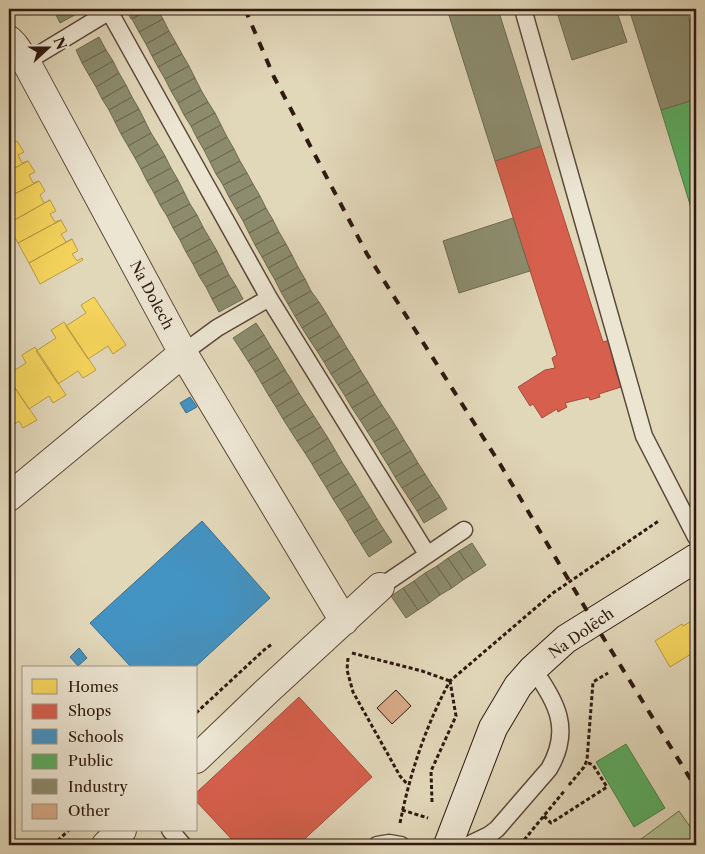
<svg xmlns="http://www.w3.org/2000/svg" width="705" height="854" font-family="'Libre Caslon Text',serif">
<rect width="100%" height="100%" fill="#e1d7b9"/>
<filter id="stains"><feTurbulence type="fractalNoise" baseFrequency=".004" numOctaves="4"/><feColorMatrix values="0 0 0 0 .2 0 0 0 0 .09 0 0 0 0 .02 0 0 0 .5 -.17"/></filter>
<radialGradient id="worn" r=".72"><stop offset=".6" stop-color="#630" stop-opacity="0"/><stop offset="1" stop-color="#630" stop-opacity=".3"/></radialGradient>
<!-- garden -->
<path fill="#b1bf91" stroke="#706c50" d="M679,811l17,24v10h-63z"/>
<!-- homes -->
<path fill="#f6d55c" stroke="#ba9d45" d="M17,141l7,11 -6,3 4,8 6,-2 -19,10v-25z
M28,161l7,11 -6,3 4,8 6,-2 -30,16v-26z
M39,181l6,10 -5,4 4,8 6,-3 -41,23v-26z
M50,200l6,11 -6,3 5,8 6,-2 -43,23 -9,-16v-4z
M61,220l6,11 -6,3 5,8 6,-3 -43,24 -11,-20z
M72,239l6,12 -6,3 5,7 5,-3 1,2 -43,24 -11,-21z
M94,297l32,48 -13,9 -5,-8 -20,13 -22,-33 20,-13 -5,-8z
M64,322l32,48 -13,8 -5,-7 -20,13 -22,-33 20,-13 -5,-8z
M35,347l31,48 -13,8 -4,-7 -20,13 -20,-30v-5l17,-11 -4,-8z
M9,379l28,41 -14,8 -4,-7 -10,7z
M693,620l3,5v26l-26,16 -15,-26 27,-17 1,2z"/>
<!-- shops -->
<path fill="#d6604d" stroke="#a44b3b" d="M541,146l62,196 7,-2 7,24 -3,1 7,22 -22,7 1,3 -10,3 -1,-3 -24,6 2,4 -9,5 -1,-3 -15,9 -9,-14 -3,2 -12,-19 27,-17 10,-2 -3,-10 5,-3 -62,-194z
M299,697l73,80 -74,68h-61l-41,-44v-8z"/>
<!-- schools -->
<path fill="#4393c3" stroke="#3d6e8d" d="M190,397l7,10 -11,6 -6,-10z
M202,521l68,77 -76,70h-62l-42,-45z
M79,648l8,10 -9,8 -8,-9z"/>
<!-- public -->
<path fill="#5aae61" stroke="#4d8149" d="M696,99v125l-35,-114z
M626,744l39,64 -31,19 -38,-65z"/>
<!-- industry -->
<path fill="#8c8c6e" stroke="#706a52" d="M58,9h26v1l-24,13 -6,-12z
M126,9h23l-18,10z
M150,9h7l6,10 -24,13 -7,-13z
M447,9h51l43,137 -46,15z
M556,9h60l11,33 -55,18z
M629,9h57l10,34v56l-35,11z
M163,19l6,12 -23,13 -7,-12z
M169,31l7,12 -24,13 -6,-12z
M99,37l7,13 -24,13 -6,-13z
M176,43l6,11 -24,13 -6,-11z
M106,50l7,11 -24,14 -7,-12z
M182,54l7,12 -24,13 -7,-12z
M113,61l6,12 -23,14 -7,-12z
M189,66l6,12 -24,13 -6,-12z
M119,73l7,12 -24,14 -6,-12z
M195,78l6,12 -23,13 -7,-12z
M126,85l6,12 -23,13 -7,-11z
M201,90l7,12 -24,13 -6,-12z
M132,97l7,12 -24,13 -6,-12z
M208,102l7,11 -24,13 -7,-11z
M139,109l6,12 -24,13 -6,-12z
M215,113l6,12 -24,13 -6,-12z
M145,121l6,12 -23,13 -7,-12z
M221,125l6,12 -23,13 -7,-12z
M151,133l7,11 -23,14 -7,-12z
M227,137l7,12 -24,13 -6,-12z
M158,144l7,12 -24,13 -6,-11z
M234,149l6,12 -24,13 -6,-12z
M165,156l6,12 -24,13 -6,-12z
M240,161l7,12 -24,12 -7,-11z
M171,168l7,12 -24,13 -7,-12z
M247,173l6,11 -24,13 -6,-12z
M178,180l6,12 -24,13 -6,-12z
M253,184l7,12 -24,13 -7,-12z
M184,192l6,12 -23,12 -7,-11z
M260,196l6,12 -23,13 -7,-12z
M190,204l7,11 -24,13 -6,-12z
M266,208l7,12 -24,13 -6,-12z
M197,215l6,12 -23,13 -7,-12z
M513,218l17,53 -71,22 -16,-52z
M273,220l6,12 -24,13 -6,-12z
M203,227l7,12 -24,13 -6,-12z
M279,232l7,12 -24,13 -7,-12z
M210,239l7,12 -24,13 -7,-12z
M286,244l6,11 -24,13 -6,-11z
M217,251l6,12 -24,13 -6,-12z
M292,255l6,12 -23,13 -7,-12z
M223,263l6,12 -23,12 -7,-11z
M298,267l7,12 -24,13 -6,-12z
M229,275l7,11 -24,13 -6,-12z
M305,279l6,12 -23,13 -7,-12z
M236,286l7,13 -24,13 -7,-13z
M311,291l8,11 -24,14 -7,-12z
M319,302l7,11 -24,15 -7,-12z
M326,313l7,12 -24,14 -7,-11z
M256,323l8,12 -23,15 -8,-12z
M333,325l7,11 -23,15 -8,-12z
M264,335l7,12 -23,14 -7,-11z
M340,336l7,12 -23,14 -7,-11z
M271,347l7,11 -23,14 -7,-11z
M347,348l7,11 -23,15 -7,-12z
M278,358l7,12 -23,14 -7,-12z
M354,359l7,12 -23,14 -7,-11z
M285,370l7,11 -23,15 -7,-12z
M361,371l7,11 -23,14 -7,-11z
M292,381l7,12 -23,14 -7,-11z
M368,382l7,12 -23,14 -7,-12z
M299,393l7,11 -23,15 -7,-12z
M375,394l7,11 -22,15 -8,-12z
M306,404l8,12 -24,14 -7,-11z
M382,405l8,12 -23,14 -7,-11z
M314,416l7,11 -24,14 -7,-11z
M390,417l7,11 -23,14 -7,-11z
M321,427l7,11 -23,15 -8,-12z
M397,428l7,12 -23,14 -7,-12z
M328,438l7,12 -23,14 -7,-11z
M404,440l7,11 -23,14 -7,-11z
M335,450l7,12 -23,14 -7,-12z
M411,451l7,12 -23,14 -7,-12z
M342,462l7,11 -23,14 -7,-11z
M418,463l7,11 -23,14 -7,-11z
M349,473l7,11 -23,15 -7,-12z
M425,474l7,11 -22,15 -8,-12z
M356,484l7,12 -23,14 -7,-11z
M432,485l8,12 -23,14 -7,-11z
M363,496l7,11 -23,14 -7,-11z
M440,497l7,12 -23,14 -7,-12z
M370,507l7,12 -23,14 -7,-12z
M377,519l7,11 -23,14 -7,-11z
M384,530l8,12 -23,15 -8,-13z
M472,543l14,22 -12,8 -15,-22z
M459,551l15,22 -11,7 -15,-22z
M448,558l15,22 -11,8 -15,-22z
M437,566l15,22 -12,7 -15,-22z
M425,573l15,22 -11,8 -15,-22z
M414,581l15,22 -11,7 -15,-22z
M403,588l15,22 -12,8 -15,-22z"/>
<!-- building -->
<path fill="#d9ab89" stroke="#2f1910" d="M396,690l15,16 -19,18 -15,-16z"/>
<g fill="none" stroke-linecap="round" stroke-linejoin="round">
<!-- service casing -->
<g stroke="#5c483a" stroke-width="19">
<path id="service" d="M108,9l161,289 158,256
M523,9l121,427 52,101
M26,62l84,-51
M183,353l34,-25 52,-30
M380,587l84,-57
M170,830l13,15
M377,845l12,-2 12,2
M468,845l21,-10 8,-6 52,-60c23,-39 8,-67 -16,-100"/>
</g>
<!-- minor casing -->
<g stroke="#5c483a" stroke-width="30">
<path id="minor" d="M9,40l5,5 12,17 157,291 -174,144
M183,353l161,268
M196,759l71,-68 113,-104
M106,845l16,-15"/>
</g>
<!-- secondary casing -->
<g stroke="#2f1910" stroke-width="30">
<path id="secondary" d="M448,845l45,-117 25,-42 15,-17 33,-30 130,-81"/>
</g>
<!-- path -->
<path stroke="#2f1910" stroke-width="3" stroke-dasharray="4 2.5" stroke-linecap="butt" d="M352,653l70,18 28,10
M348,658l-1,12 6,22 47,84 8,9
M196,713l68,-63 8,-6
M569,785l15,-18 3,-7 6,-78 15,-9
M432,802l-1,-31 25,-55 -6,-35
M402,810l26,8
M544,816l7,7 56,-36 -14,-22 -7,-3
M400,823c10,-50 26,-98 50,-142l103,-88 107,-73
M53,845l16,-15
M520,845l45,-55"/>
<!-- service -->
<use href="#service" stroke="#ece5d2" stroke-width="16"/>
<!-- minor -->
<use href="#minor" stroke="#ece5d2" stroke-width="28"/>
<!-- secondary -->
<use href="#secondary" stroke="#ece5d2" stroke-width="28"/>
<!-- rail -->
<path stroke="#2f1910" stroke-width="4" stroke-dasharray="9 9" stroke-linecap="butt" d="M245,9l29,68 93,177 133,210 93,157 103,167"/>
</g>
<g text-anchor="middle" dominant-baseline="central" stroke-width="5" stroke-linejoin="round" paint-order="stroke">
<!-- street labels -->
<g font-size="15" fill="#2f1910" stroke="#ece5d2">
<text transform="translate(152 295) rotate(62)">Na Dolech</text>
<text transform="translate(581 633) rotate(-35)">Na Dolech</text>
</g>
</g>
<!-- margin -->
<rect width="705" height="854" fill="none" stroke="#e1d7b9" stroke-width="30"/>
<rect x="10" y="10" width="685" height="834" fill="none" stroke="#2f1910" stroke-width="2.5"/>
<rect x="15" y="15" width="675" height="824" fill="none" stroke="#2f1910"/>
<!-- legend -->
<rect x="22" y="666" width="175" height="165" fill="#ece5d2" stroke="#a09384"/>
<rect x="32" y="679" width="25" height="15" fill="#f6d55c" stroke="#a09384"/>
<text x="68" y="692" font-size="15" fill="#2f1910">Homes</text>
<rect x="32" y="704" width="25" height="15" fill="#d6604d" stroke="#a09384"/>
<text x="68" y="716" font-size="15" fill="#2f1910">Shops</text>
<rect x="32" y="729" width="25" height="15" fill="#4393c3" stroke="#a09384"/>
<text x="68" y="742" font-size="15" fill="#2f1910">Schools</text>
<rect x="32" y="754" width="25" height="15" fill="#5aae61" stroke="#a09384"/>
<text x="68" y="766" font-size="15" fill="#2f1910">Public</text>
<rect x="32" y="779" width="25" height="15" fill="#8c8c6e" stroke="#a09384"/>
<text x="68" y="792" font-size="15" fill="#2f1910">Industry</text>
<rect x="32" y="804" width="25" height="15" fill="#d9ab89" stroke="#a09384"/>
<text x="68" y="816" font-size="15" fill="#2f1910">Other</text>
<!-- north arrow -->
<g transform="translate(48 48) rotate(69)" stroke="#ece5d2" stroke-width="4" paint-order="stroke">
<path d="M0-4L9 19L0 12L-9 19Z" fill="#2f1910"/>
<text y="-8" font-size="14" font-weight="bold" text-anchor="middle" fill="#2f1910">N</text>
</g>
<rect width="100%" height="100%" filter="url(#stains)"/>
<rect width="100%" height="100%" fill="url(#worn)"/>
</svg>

#### Exercise instructions
Report each line above that includes the string "worn".

#### Written solution
<radialGradient id="worn" r=".72"><stop offset=".6" stop-color="#630" stop-opacity="0"/><stop offset="1" stop-color="#630" stop-opacity=".3"/></radialGradient>
<rect width="100%" height="100%" fill="url(#worn)"/>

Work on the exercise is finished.